Learn how to use Abracadabra.money to take out a loan denominated in $MIM (Magic Internet Money) against your interest-bearing $ETH position (yvcrvSTETH) in order to continue earning interest on your $ETH position and earn interest on what you've borrowed.
Here's how to do that:
Deposit your $ETH at Yearn.fi here: https://yearn.fi/invest/0xdCD90C7f6324cfa40d7169ef80b12031770B4325
Yearn supplies your ETH or stETH to the liquidity pool on Curve. steCRV are staked in the gauge on curve.finance to earn $CRV and $LDO rewards. Rewards are swapped by Yearn for WETH and resupplied to the liquidity pool to obtain more steCRV. This is how Yearn auto-compounds your ETH for you.

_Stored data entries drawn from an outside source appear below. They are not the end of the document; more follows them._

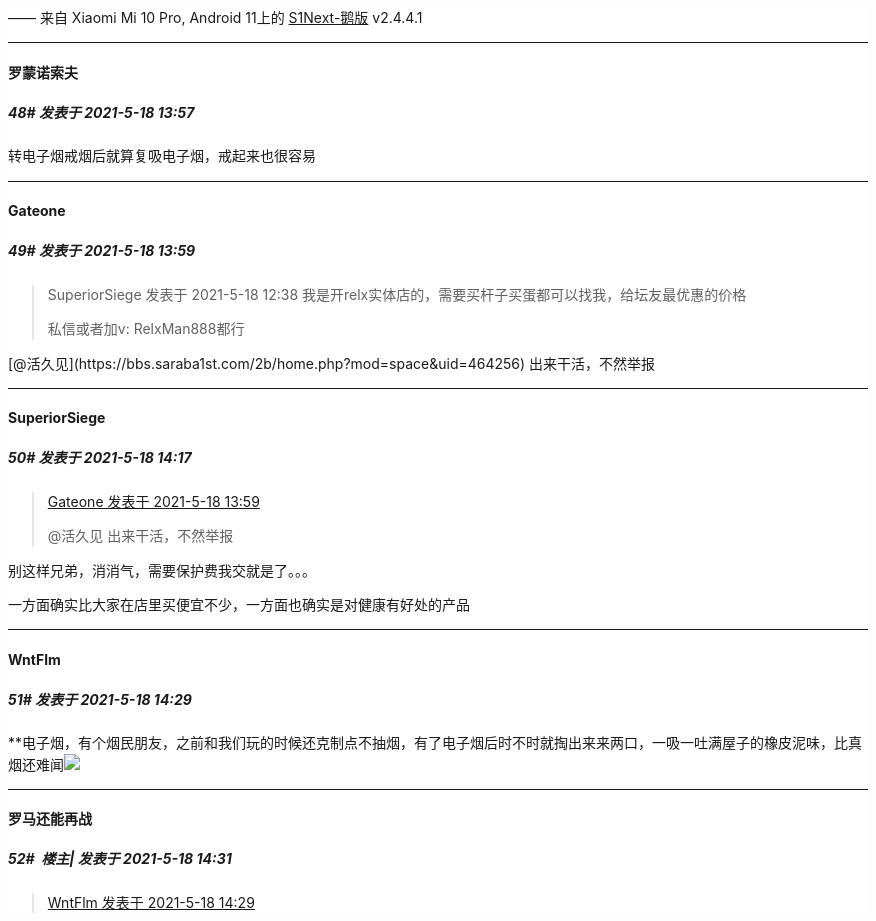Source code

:—— 来自 Xiaomi Mi 10 Pro, Android 11上的 [S1Next-鹅版](https://github.com/ykrank/S1-Next/releases) v2.4.4.1


*****

####  罗蒙诺索夫  
##### 48#       发表于 2021-5-18 13:57


转电子烟戒烟后就算复吸电子烟，戒起来也很容易


*****

####  Gateone  
##### 49#       发表于 2021-5-18 13:59


<blockquote>SuperiorSiege 发表于 2021-5-18 12:38
我是开relx实体店的，需要买杆子买蛋都可以找我，给坛友最优惠的价格

私信或者加v: RelxMan888都行
</blockquote>
[@活久见](https://bbs.saraba1st.com/2b/home.php?mod=space&amp;uid=464256) 出来干活，不然举报


*****

####  SuperiorSiege  
##### 50#       发表于 2021-5-18 14:17


<blockquote><a href="httphttps://bbs.saraba1st.com/2b/forum.php?mod=redirect&amp;goto=findpost&amp;pid=51291600&amp;ptid=2004629" target="_blank">Gateone 发表于 2021-5-18 13:59</a>

@活久见 出来干活，不然举报</blockquote>
别这样兄弟，消消气，需要保护费我交就是了。。。

一方面确实比大家在店里买便宜不少，一方面也确实是对健康有好处的产品


*****

####  WntFlm  
##### 51#       发表于 2021-5-18 14:29


**电子烟，有个烟民朋友，之前和我们玩的时候还克制点不抽烟，有了电子烟后时不时就掏出来来两口，一吸一吐满屋子的橡皮泥味，比真烟还难闻<img src="https://static.saraba1st.com/image/smiley/face2017/004.gif" referrerpolicy="no-referrer">


*****

####  罗马还能再战  
##### 52#         楼主| 发表于 2021-5-18 14:31


<blockquote><a href="httphttps://bbs.saraba1st.com/2b/forum.php?mod=redirect&amp;goto=findpost&amp;pid=51291882&amp;ptid=2004629" target="_blank">WntFlm 发表于 2021-5-18 14:29</a>

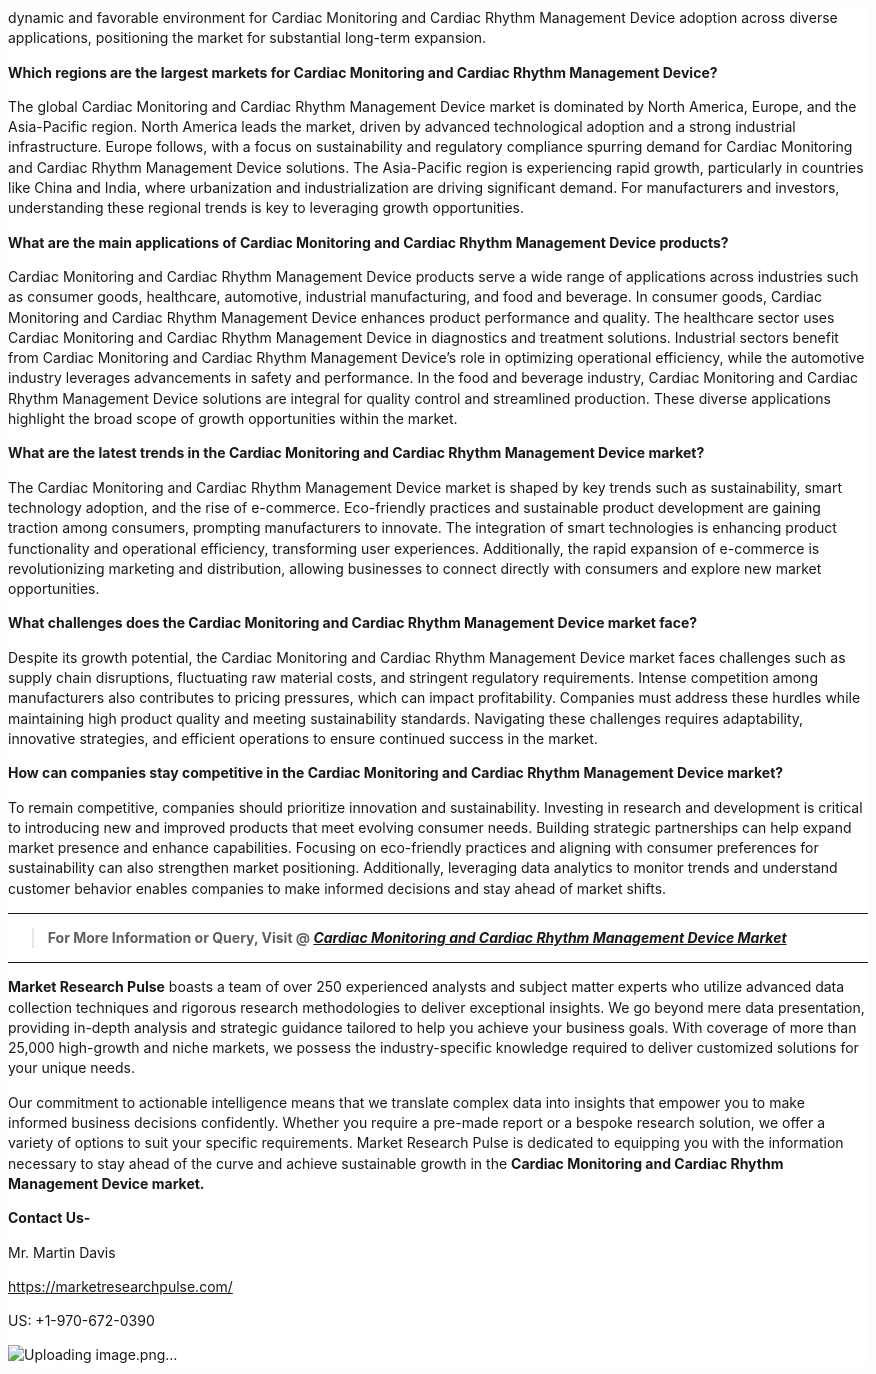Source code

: dynamic and favorable environment for Cardiac Monitoring and Cardiac Rhythm Management Device adoption across diverse applications, positioning the market for substantial long-term expansion.</p><p><strong>Which regions are the largest markets for Cardiac Monitoring and Cardiac Rhythm Management Device?</strong></p><p>The global Cardiac Monitoring and Cardiac Rhythm Management Device market is dominated by North America, Europe, and the Asia-Pacific region. North America leads the market, driven by advanced technological adoption and a strong industrial infrastructure. Europe follows, with a focus on sustainability and regulatory compliance spurring demand for Cardiac Monitoring and Cardiac Rhythm Management Device solutions. The Asia-Pacific region is experiencing rapid growth, particularly in countries like China and India, where urbanization and industrialization are driving significant demand. For manufacturers and investors, understanding these regional trends is key to leveraging growth opportunities.</p><p><strong>What are the main applications of Cardiac Monitoring and Cardiac Rhythm Management Device products?</strong></p><p>Cardiac Monitoring and Cardiac Rhythm Management Device products serve a wide range of applications across industries such as consumer goods, healthcare, automotive, industrial manufacturing, and food and beverage. In consumer goods, Cardiac Monitoring and Cardiac Rhythm Management Device enhances product performance and quality. The healthcare sector uses Cardiac Monitoring and Cardiac Rhythm Management Device in diagnostics and treatment solutions. Industrial sectors benefit from Cardiac Monitoring and Cardiac Rhythm Management Device&rsquo;s role in optimizing operational efficiency, while the automotive industry leverages advancements in safety and performance. In the food and beverage industry, Cardiac Monitoring and Cardiac Rhythm Management Device solutions are integral for quality control and streamlined production. These diverse applications highlight the broad scope of growth opportunities within the market.</p><p><strong>What are the latest trends in the Cardiac Monitoring and Cardiac Rhythm Management Device market?</strong></p><p>The Cardiac Monitoring and Cardiac Rhythm Management Device market is shaped by key trends such as sustainability, smart technology adoption, and the rise of e-commerce. Eco-friendly practices and sustainable product development are gaining traction among consumers, prompting manufacturers to innovate. The integration of smart technologies is enhancing product functionality and operational efficiency, transforming user experiences. Additionally, the rapid expansion of e-commerce is revolutionizing marketing and distribution, allowing businesses to connect directly with consumers and explore new market opportunities.</p><p><strong>What challenges does the Cardiac Monitoring and Cardiac Rhythm Management Device market face?</strong></p><p>Despite its growth potential, the Cardiac Monitoring and Cardiac Rhythm Management Device market faces challenges such as supply chain disruptions, fluctuating raw material costs, and stringent regulatory requirements. Intense competition among manufacturers also contributes to pricing pressures, which can impact profitability. Companies must address these hurdles while maintaining high product quality and meeting sustainability standards. Navigating these challenges requires adaptability, innovative strategies, and efficient operations to ensure continued success in the market.</p><p><strong>How can companies stay competitive in the Cardiac Monitoring and Cardiac Rhythm Management Device market?</strong></p><p>To remain competitive, companies should prioritize innovation and sustainability. Investing in research and development is critical to introducing new and improved products that meet evolving consumer needs. Building strategic partnerships can help expand market presence and enhance capabilities. Focusing on eco-friendly practices and aligning with consumer preferences for sustainability can also strengthen market positioning. Additionally, leveraging data analytics to monitor trends and understand customer behavior enables companies to make informed decisions and stay ahead of market shifts.</p><hr /><blockquote><p><strong>For More Information or Query, Visit @&nbsp;<em><a href="https://marketresearchpulse.com/report/115946/cardiac-monitoring-and-cardiac-rhythm-management-device-market?utm_source=Linkedin&utm_medium=029">Cardiac Monitoring and Cardiac Rhythm Management Device Market</a></em></strong></p></blockquote><hr /><p><strong>Market Research Pulse</strong> boasts a team of over 250 experienced analysts and subject matter experts who utilize advanced data collection techniques and rigorous research methodologies to deliver exceptional insights. We go beyond mere data presentation, providing in-depth analysis and strategic guidance tailored to help you achieve your business goals. With coverage of more than 25,000 high-growth and niche markets, we possess the industry-specific knowledge required to deliver customized solutions for your unique needs.</p><p>Our commitment to actionable intelligence means that we translate complex data into insights that empower you to make informed business decisions confidently. Whether you require a pre-made report or a bespoke research solution, we offer a variety of options to suit your specific requirements. Market Research Pulse is dedicated to equipping you with the information necessary to stay ahead of the curve and achieve sustainable growth in the <strong>Cardiac Monitoring and Cardiac Rhythm Management Device market.</strong></p><p><strong>Contact Us-</strong></p><p>Mr. Martin Davis</p><p>https://marketresearchpulse.com/</p><p>US: +1-970-672-0390</p>
![Uploading image.png…]()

Your yvcrvSTETH is then pledged as collateral here: https://abracadabra.money/pool/12. It continues to earn interest whilst it's pledged as collateral. This is known as a "Lombardi Loan": https://www.lombardodier.com/home/private-clients/lombard-loans.html
(You can also loop this yvcrvSTETH you've deposited by following these instructions: https://docs.abracadabra.money/intro/leveraged-positions.)
Against your yvcrvSTETH, you're able to take out a $MIM loan. That's one way to get liquidity without selling your $ETH and triggering a taxable event.